*Task set:*
1. Reproduce the passage of the blog post giving advice to expecting fathers, from "Here’s five things" to "who we need.", inclusive.
2. Pick up the blog post giving advice to expecting fathers at the point where it stops, and write what comes next.
[[ Document extract open ]]
Guest Blogger: Justyn Smith

November 10th, 2011

Advice to expecting fathers…

Wow! FMD asked me to write about “advice to expecting fathers.” Furthermore, he claims that I have 79 kids. Well, first let me say it’s an honor to write for FMD. He’s a legend and his passion for the next generation is not easily matched. Secondly, I don’t quite have 79 kids, I have five kids and they’re all amazing. I’m going to take a different slant on the topic…I want to talk about the process leading up to “THE DAY.”

Here’s five things I would tell an expecting father in no specific order:

1. Don’t Pick. I can recall people asking me if I wanted a boy or girl before my firstborn was born. I gave the pretty obvious answer of “I don’t care, just as long as he or she has 10 fingers and toes I’m good.” When in fact, deep in my heart I really wanted a boy. I felt that if I dwelt on that too much and he turned out to be a girl that I would be greatly disappointed. Well, it turns out my first child was a girl and there was no disappointment. In fact, after I saw her and months afterward, I couldn’t imagine having boy. I remember thinking that I wouldn’t even know what to do with a boy because I was so in love and used to my baby girl. Long story short—God knows who we need.
[[ Document extract closed ]]
[[ Dataset entries open ]]
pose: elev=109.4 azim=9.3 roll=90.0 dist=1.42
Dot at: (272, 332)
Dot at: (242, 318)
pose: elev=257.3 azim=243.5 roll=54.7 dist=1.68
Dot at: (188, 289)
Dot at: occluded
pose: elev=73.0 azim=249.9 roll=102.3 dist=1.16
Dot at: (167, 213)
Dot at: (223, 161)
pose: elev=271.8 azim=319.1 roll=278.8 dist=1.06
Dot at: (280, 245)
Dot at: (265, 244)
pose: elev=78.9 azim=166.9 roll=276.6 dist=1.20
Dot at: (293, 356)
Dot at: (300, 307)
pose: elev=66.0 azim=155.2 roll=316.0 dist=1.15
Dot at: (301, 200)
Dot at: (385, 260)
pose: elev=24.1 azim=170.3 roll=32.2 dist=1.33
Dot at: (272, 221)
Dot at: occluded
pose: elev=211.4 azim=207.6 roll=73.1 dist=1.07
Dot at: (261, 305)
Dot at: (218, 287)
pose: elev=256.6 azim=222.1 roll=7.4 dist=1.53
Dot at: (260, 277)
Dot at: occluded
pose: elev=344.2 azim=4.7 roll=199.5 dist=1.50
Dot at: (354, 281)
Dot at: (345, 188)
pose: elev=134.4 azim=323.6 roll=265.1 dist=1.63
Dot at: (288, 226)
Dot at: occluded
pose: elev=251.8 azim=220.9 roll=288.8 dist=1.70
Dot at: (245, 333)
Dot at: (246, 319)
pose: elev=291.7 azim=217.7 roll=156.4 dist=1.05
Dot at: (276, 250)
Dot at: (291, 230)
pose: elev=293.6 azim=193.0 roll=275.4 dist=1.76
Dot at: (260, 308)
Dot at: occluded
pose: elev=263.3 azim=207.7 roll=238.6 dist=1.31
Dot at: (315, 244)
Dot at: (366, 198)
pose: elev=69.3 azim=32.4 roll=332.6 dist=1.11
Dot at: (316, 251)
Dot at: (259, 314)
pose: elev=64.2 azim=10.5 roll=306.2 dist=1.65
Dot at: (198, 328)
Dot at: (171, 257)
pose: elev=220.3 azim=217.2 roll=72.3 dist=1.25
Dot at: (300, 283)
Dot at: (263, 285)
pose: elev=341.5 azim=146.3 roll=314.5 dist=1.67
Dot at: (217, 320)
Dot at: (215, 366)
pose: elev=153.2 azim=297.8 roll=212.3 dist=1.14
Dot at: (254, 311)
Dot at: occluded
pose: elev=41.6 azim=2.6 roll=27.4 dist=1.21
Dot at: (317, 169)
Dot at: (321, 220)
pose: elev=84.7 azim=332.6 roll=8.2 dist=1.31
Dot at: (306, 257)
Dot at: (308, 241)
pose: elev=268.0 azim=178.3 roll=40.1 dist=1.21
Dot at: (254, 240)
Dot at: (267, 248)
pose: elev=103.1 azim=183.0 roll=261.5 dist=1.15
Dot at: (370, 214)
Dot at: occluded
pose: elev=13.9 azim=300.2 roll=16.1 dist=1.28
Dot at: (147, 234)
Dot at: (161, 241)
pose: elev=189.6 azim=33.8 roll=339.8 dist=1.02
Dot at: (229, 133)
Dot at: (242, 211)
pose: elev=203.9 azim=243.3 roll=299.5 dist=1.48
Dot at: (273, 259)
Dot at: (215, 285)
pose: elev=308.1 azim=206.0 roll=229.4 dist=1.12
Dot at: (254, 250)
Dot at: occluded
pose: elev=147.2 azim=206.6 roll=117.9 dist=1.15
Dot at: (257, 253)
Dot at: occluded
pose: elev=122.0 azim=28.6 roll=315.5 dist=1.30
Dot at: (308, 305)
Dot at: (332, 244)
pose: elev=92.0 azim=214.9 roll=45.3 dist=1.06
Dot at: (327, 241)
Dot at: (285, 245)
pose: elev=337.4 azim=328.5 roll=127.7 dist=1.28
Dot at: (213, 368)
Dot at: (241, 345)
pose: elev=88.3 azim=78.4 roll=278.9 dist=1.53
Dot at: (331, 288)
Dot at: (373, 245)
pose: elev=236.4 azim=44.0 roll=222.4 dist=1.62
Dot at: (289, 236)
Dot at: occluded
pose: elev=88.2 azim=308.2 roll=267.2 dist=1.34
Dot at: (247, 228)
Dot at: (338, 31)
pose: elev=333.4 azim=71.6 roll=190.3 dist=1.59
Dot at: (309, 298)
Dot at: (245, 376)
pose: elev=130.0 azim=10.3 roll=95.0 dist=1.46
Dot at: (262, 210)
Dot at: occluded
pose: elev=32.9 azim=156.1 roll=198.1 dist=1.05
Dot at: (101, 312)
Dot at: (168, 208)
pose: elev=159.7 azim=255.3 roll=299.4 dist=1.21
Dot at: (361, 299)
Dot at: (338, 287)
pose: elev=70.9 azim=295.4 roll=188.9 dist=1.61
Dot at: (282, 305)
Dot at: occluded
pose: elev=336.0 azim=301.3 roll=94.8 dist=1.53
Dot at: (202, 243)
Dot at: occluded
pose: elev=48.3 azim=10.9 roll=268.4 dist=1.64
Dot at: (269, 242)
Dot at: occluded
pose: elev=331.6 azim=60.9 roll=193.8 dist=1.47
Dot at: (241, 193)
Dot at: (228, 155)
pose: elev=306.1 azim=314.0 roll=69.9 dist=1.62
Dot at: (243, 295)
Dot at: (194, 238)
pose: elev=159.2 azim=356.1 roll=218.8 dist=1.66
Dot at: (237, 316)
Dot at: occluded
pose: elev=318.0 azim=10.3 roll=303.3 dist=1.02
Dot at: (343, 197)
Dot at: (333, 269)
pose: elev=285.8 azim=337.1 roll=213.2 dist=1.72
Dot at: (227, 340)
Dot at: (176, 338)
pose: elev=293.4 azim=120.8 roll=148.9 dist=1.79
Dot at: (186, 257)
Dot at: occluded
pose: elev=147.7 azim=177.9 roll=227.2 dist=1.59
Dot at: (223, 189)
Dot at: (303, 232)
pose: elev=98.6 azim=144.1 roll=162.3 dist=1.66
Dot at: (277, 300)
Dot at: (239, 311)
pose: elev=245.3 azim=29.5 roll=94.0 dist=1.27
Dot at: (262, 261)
[[ Dataset entries closed ]]
*Answers:*
1.
Here’s five things I would tell an expecting father in no specific order:

1. Don’t Pick. I can recall people asking me if I wanted a boy or girl before my firstborn was born. I gave the pretty obvious answer of “I don’t care, just as long as he or she has 10 fingers and toes I’m good.” When in fact, deep in my heart I really wanted a boy. I felt that if I dwelt on that too much and he turned out to be a girl that I would be greatly disappointed. Well, it turns out my first child was a girl and there was no disappointment. In fact, after I saw her and months afterward, I couldn’t imagine having boy. I remember thinking that I wouldn’t even know what to do with a boy because I was so in love and used to my baby girl. Long story short—God knows who we need.

2.
2. Enjoy the moment with your wife. Often times we can get caught up with everything that comes with becoming a parent for the first time—endless classes, working longer to bring in more money, parties, etc.; that we forget to take a moment to enjoy what is happening right now. What’s happening is that your wife will never be pregnant for the first time again. All these feelings that she’s feeling right now will not quite be the same the second time around. Every “first time” is special. Don’t just “act” like you care about the first sight of the baby bump, first kick, etc. but actually take the time to enjoy those moments, which takes me to the next point…
3. Be involved. Don’t let your wife do this on her own. Take the time to go through the whole process with her. Go to those classes with her that place you in uncomfortable positions and making awkward breathing noises while bouncing on giant bouncy balls. Don’t miss out on the doctor appointments. It’s easy to say that you’re working, but it means the world to your wife to be there even if she tells you not to worry about it—more than likely she probably still wants you there. Ask her how her day went. Be around more. Do more around the house.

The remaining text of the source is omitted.